Wielu osobom może się tutaj odpalić skojarzenie z jakimś filmem lub serialem, w którym ktoś dosłownie podszywał się pod jakąś osobę, nie tylko upodabniając się do niej wyglądem, ale również posługując się jej danymi osobowymi. W praktyce może nie wygląda to tak ekstremalnie i przestępca nie chodzi przebrany w nasze ubrania, jednak to wcale nie oznacza, że realna kradzież tożsamości jest czymś mniej strasznym. Wręcz przeciwnie.
O kradzieży tożsamości mówimy w sytuacji, gdy ktoś wejdzie w posiadanie naszych danych osobowych bez naszej zgody. Mogą być to loginy do for internetowych, na których ktoś będzie się pod nas podszywał, albo pełen zakres danych personalnych, które posłużą przestępcy np. do wzięcia na nas kredytu.

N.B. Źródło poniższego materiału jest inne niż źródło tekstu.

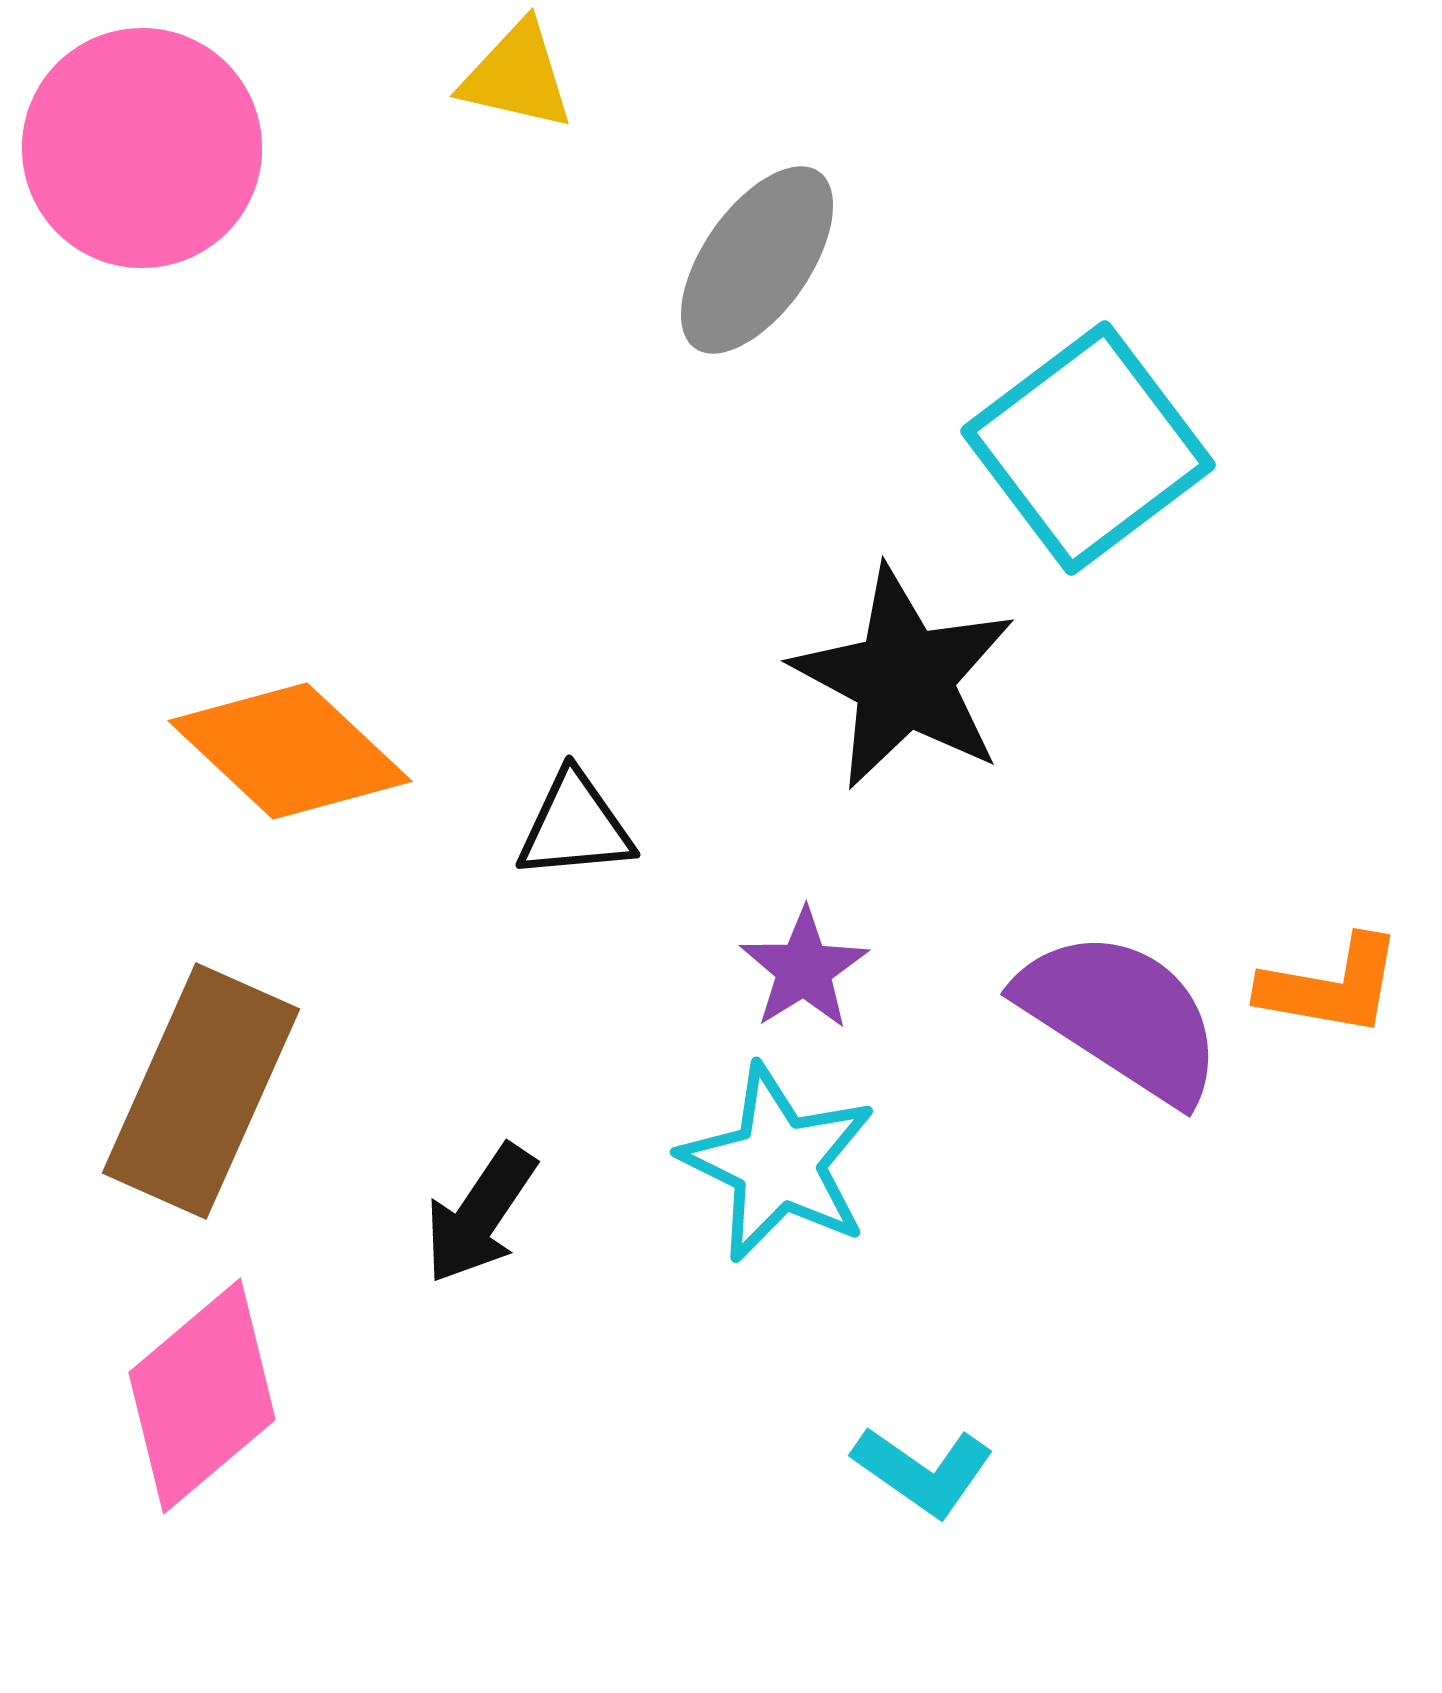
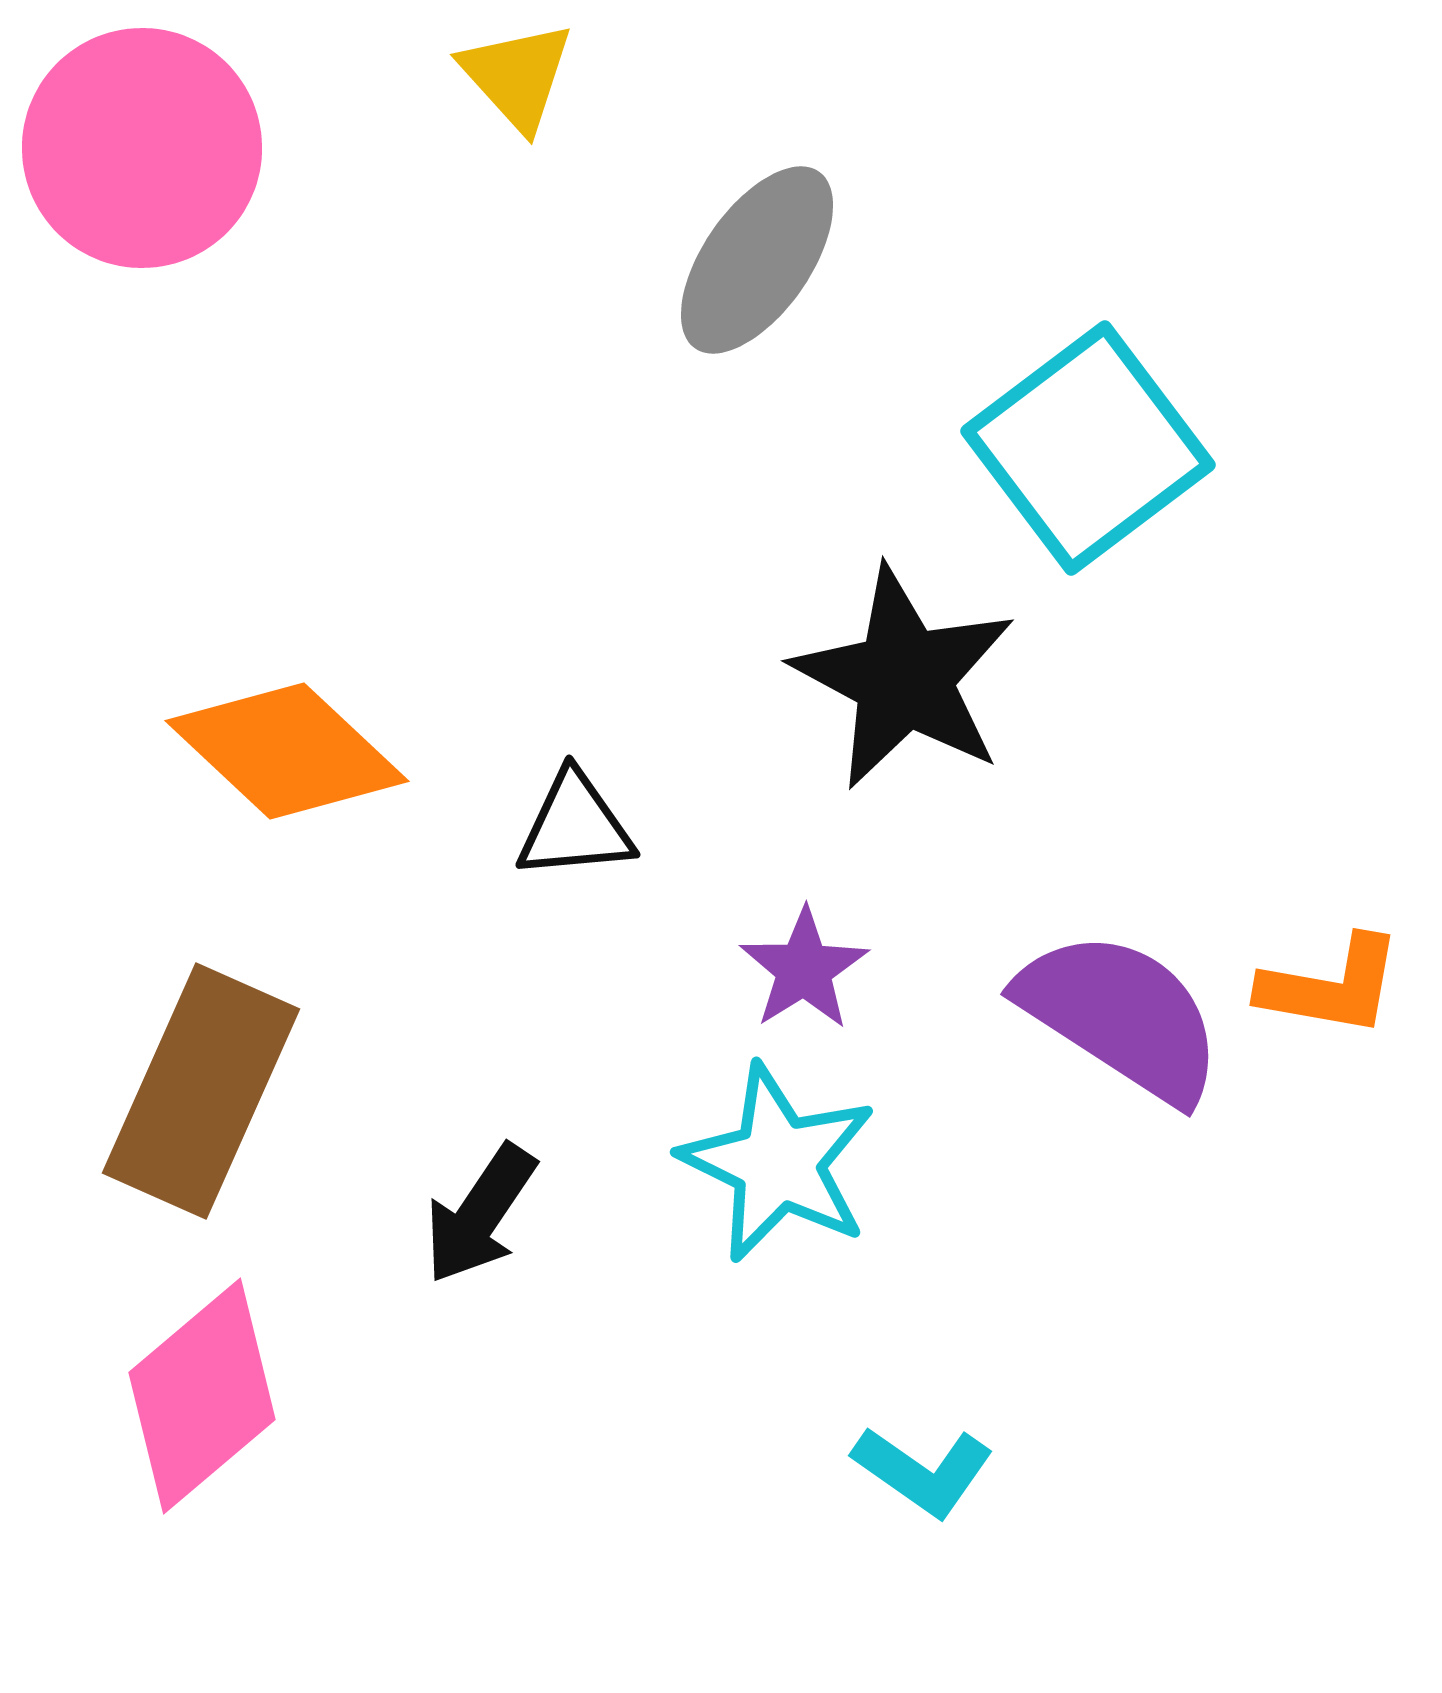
yellow triangle: rotated 35 degrees clockwise
orange diamond: moved 3 px left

Czytaj też: Polacy naprawdę wierzą, że za 10 zł dostaną paletę sprzętu? Oszustwo na Facebooku ma się świetnie
Warto pamiętać, że takie dane, zwłaszcza te z dowodu osobistego, mogą być pozyskane na wiele sposobów, od klasycznej kradzieży portfela, przez włamanie do komputera, a na wygrzebaniu starych dokumentów ze śmietnika kończąc. Niezwykle ważnym jest więc należyte dbanie o własne bezpieczeństwo, by dawać przestępcom jak najmniej okazji do takiej kradzieży. Inaczej skutki mogą być dla nas naprawdę opłakane.
Wspomniane podszywanie się na forach to chyba najlżejsze, co może nas spotkać i w praktyce przestępcy raczej w takie coś się nie bawią. Bardziej prawdopodobne (czarne) scenariusze obejmują wyłudzenie kredytów, dokonywanie różnego rodzaju zakupów, wynajęcie mieszkania na nasze nazwisko w celu kradzieży jego wyposażenia i wiele, wiele innych.
Przed samą kradzieżą można chronić się na wiele sposobów (polecamy zajrzeć na stronę BIK-u, gdzie znajdziecie porady na ten temat), ale co zrobić, gdy nasza tożsamość już trafi w niepowołane ręce?
Jak informuje Dziennik Gazeta Prawna, przepisy, które właśnie przygotował minister cyfryzacji, mają właśnie na celu ochronę przed takimi skutkami. Umożliwią bowiem każdemu możliwość szybkiego zastrzeżenia numeru PESEL przez aplikację mObywatel, albo też w bardziej tradycyjnej formie – w urzędzie gminy na piśmie.
Czytaj też: ePUAP do zaorania. Wszystkie sprawy urzędowe załatwisz przez telefon i aplikację mObywatel
Dzięki temu będziemy mogli czuć się o wiele bezpieczniej, zwłaszcza że do tej pory nie było właściwie żadnej możliwości przeciwdziałania skutkom kradzieży tożsamości. Jest oczywiście opcja monitoringu naszej sytuacji kredytowej, w ramach której dostaje się powiadomienia o każdej próbie zawarcia umowy kredytu lub pożyczki na nasze nazwisko, ale to usługa płatna, a nie każdego na to stać. Tymczasem zastrzeżenie numeru PESEL będzie darmowe, a co najważniejsze – będzie można dokonać tego właściwie od razu, gdy tylko zauważymy zniknięcie dowodu osobistego. Jeśli więc dojdzie do wycieku czy kradzieży danych, mamy realną możliwość reakcji.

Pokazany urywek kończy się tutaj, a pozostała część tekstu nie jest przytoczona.